__TASK TO CARRY OUT__
Show all lines of the entries in which the word "Saint" is found.

__DATA LISTING__
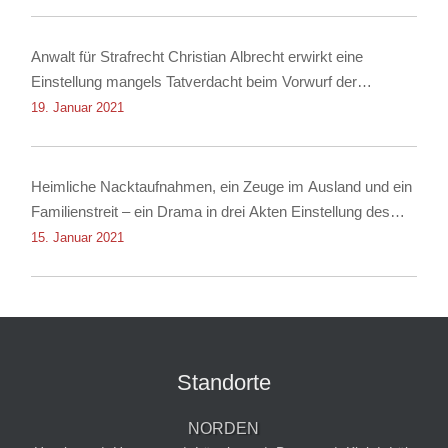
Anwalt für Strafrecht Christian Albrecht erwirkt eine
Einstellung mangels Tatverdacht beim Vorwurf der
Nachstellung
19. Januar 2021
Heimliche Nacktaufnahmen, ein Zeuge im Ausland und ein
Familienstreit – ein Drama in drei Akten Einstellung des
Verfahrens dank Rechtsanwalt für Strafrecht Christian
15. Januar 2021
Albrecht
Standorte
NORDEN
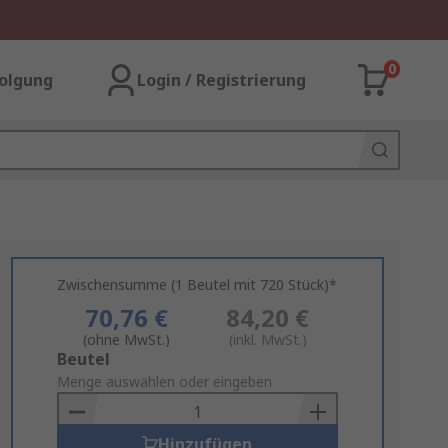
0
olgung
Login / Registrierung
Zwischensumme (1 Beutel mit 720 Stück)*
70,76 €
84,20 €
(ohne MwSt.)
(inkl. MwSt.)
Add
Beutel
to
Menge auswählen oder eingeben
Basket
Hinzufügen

...

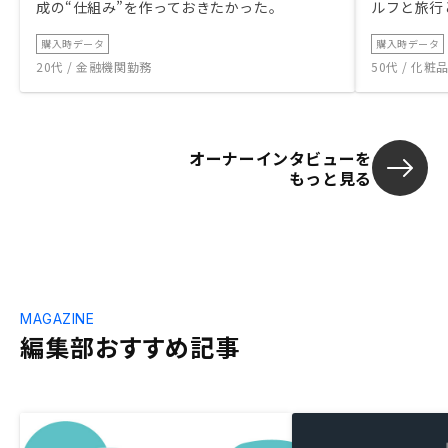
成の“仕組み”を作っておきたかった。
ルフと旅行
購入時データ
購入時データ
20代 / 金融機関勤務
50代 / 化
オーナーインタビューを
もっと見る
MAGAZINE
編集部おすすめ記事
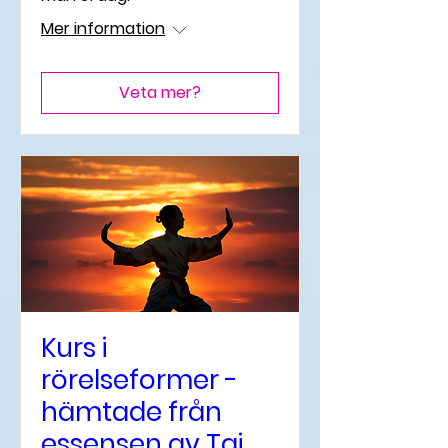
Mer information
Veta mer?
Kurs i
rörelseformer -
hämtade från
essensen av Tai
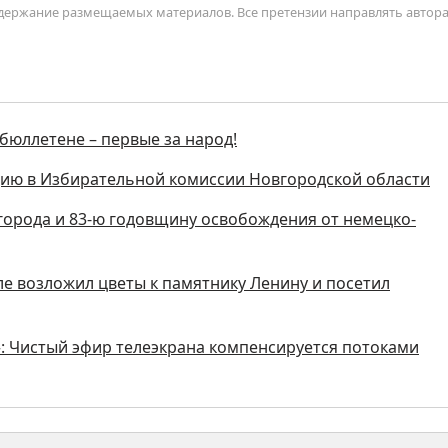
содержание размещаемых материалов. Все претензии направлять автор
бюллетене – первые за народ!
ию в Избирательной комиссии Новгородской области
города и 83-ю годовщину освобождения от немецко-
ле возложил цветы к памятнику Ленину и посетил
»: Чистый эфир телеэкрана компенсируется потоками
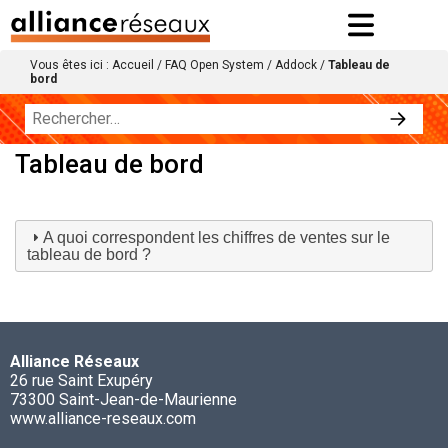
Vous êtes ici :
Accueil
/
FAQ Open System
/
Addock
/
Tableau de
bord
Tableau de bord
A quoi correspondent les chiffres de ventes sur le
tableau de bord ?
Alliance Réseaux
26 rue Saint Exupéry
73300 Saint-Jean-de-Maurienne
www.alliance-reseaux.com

__RESPONSE AREA__
26 rue Saint Exupéry
73300 Saint-Jean-de-Maurienne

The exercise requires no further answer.